> **Instruction**: Count the lines below in which "vous" appears, then give that number by itself.

──────── Input data ────────

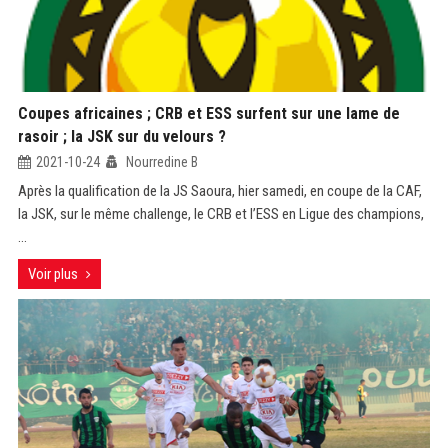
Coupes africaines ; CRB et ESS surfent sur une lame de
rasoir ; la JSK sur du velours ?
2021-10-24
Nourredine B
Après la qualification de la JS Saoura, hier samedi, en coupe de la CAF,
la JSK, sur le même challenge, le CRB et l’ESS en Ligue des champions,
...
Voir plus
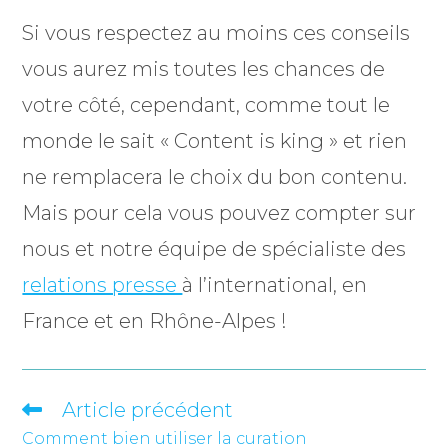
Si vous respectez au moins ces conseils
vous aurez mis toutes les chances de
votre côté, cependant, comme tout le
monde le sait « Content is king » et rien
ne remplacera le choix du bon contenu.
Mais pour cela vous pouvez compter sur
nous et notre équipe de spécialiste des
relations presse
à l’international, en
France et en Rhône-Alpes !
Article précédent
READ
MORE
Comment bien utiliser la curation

────────
──────── Input data ────────

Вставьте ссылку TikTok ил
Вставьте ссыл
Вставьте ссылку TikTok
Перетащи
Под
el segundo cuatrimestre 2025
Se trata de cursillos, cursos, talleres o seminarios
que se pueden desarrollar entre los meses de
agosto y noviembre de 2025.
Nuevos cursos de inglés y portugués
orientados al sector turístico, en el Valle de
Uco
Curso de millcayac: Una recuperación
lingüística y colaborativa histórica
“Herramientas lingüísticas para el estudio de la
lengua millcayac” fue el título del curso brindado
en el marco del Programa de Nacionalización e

────────
──────── Input data ────────

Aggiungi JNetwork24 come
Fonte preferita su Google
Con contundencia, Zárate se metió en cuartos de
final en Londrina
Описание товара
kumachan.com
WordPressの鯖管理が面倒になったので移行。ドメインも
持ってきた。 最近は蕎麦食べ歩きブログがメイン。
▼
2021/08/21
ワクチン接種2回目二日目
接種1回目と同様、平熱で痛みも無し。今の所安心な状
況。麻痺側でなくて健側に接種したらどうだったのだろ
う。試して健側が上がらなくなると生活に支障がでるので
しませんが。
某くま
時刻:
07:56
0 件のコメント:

────────

> **Result of this task**: 3